Omega-3 fatty acids and lipoprotein associated phospholipase A(2) in healthy older adult males and females.Eur J Nutr. 2011 Apr; 50(3):185-93.EJ
Lipoprotein associated phospholipase A(2) (Lp-PLA(2)) is a novel inflammatory factor that has been independently associated with stroke and cardiovascular disease (CVD). Omega-3 fats have been implicated in reducing inflammation associated with CVD. The aim of this study was to determine if an 8-week isocaloric diet supplemented with eicosapentaenoic acid (EPA) and docosahexaenoic (DHA) in the form of fish oil or α-linolenic acid (ALA) in the form of flaxseed oil would alter Lp-PLA(2) among healthy adults ages 50 years and older.

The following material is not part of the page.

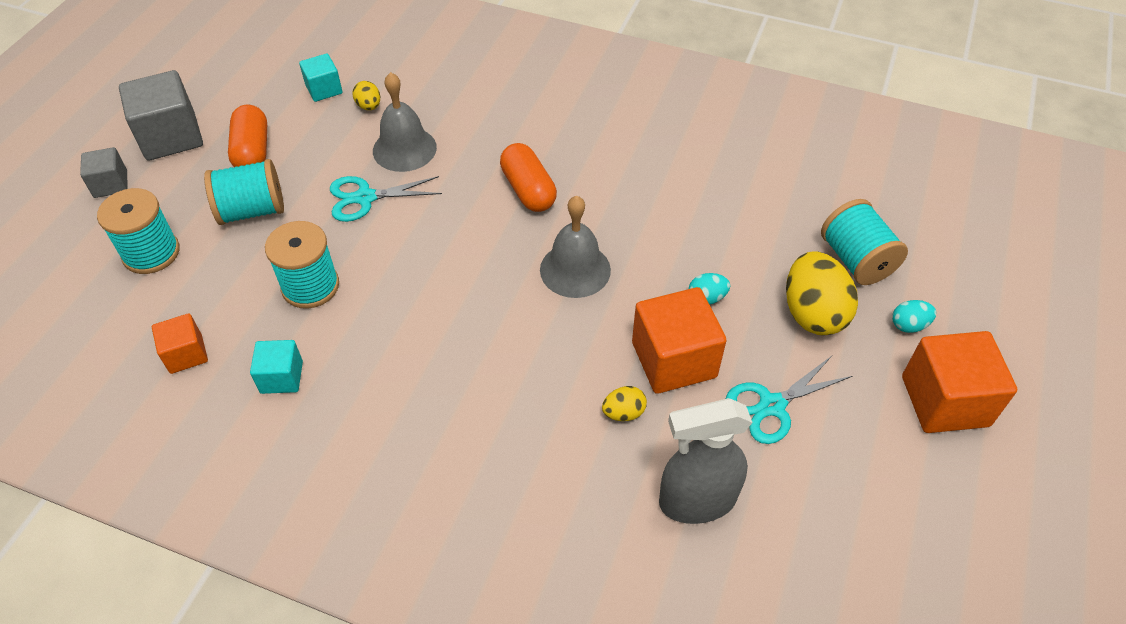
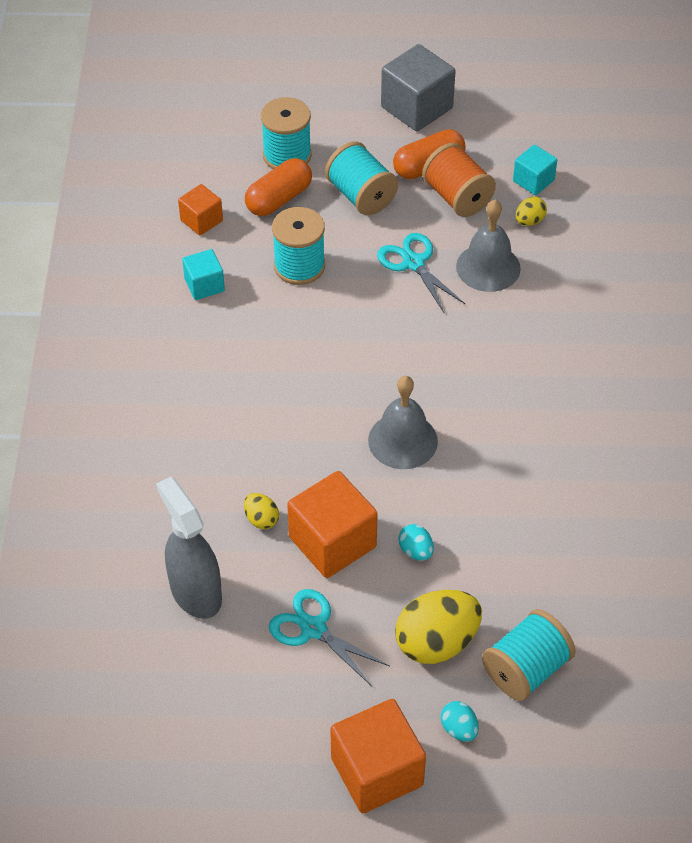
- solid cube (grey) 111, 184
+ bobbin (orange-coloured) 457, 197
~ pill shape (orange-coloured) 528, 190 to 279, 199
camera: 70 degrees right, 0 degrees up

Fifty-nine healthy adults (~75% female, average age 61 years) were randomized to one of three groups with equal amounts of total fat intake. All capsules contained ~1 g of fat. The control group (n = 19) consumed olive oil capsules (~11 g/day); the ALA group (n = 20) consumed flaxseed oil capsules (~11 g/day) and the EPA/DHA group (n = 20) consumed fish oil capsules (~2 g/day + 9 g/day of olive oil). Fasting blood samples were obtained before and after the 8-week intervention for determination of Lp-PLA(2) mass and activity as well as lipid values.
We did not find any significant changes in Lp-PLA(2) mass or activity after the intervention in any of the groups; however, change in oxidized LDL was associated with change in Lp-PLA(2) mass (r = 0.37, p < 0.01).
Supplementing the diet with omega-3 fatty acids for 8-weeks did not influence Lp-PLA(2) activity or mass among older adults; altering oxidized LDL may be necessary to see changes in Lp-PLA(2) levels.